Sure, I could jump into how words are cages, and pigeonholing emotions and states of mind is faulty guesswork, but I think in this situation it would make me a bit pretentious. The thing is, while words aren’t the be all end all to naming and ascribing meaning to emotion and mental states, they are a good jump off point. When you don’t know what to call something, it makes it harder to process because you spend your time trying to nail down what it’s called.
It’s all semantic bullshit, but never mind that. Monachopsis is a subtle yet persistent feeling that you’re out of place. Like your entire environment just doesn’t feel right, and you don’t belong. Somewhere there is a place fit for you, where you belong and can act and move freely, but you don’t know where that is, and it can’t be recognized or realized.
Holy shit that punches me in the gut. This is a feeling I’ve struggled with my entire life. I’ve basically lived with an underlying unease that I don’t belong. When I’m in one place, I feel like I should be in another, but when I get to that place, I feel like I should be somewhere else. It’s endlessly frustrating as I never feel 100% comfortable and at ease unless I am thrusting myself fully into some kind of project, or carnal indulgence.
Yeah, art and other similar projects keep me focused away from that nagging feeling that something is wrong and out of place. And art and projects are all I can do to keep myself from acting out in self destructive madness.
I think I spent a lot of my life following those hedonist pleasures of alcohol and drugs and women because it could shut off discomfort, if only for a time. I often believed the trade off to be worth it, though in hindsight it most definitely was not. Nights of regrettable actions, mornings of sickness and loneliness. It was in no way an even trade. Note: I was far less successful with women than I was with alcohol lol
Yesterday I was talking to an old friend, and while this particular topic didn’t come up, our shitty behavior did. We both agreed that our baseline behavior gravitates toward being awful people. It’s not the we ARE awful people, but all the awful things come easy and are very attractive to us. It’s just easier to be angry, spiteful, drunk, high, promiscuous, and wildly irresponsible. And hell, a lot of the time, it’s fun.
Except when it’s not fun, it’s really not fun. Devastating would be a better word. All of those attempts to escape a world in which we don’t feel at home only amount to suffering, and we’re back at square one.

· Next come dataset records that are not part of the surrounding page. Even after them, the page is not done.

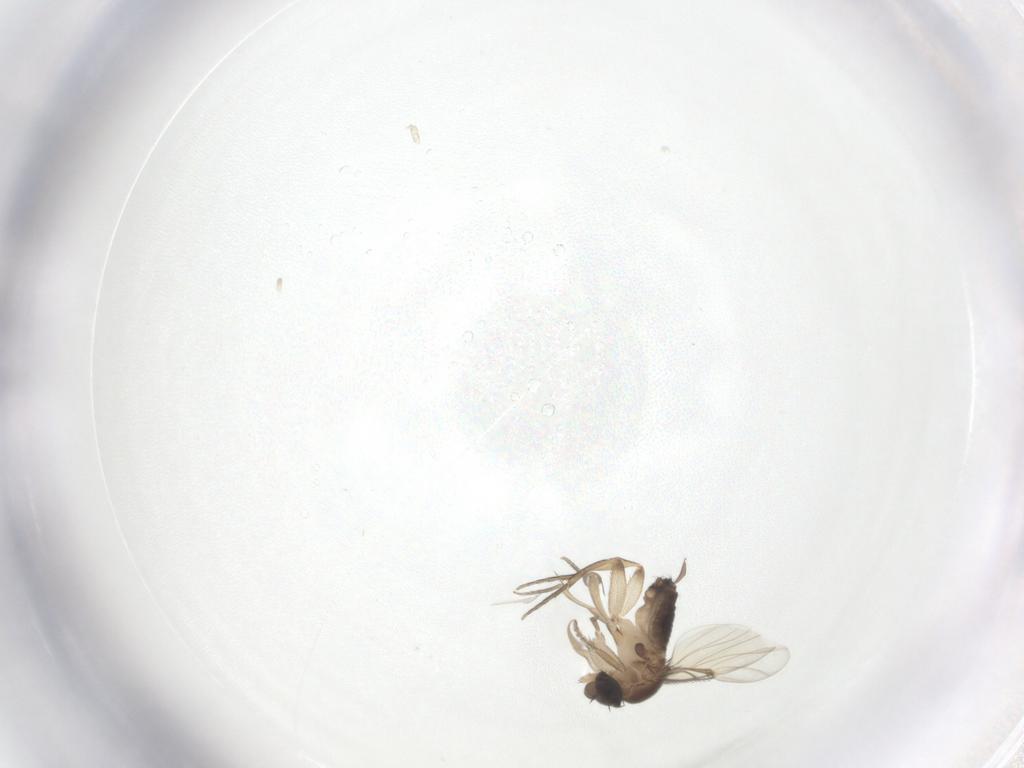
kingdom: Animalia
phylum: Arthropoda
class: Insecta
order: Diptera
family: Phoridae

Acceptance is an important part of growth and finding peace, and it’s especially important for addicts, who run to their drug of choice because of an inability to accept things as they are. My coping strategies have traditionally been shit, bourbon being my favorite way to deal with problems. It’s easier to accept things when you can see a possibility for change, but what about when you see no end and no escape? A lot more difficult.

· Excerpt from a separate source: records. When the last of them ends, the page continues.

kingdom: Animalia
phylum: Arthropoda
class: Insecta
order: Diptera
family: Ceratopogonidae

That’s what this feeling is, this monachopsis. An endless sense of disconnect, like you’ve been thrust into a life that somehow isn’t yours, even though you’ve created it from the beginning. I mean, I know this is my life, and I made it through active decisions, but what is it really? Is this mine? Should I have this?
And you may find yourself
Behind the wheel of a large automobile
And you may find yourself in a beautiful house
With a beautiful wife
And you may ask yourself, well
How did I get here?–David Byrne
I don’t know how to stop this imprint in my psyche. Sometimes it’s a slow creep in the background, barely scratching the surface. Like it’s sitting there and making me say “wow, this is my life.” Other times it’s a runaway train, screaming through my head “IS THIS MY LIFE?!”
No matter what, it’s still there to some degree. It used to make me angry when things went wrong, because it felt like it was derailing my plans. Then it would make me feel guilty when I had nice things because I felt I didn’t deserve it. Eventually, both of those stopped, and now I just don’t identify much with the good or bad, because it all seems inconsequential. It makes for a more peaceful life, but it also picks me up and detaches me from it. Indifference cloaked with ennui.

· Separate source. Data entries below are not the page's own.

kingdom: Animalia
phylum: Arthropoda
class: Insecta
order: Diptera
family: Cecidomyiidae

My biggest fear regarding monachopsis is that it’ll one day take over. That one day I’ll stop identifying with my life entirely and fall into anomie, which is a word for a whole different blog. But in the meantime, I’ll continue to practice acceptance, because it’s the only sense of respite when you remove hedonism. I’ll practice acceptance not just for the bad things, but for the good. Because a lot of the time, they feel the same: foreign.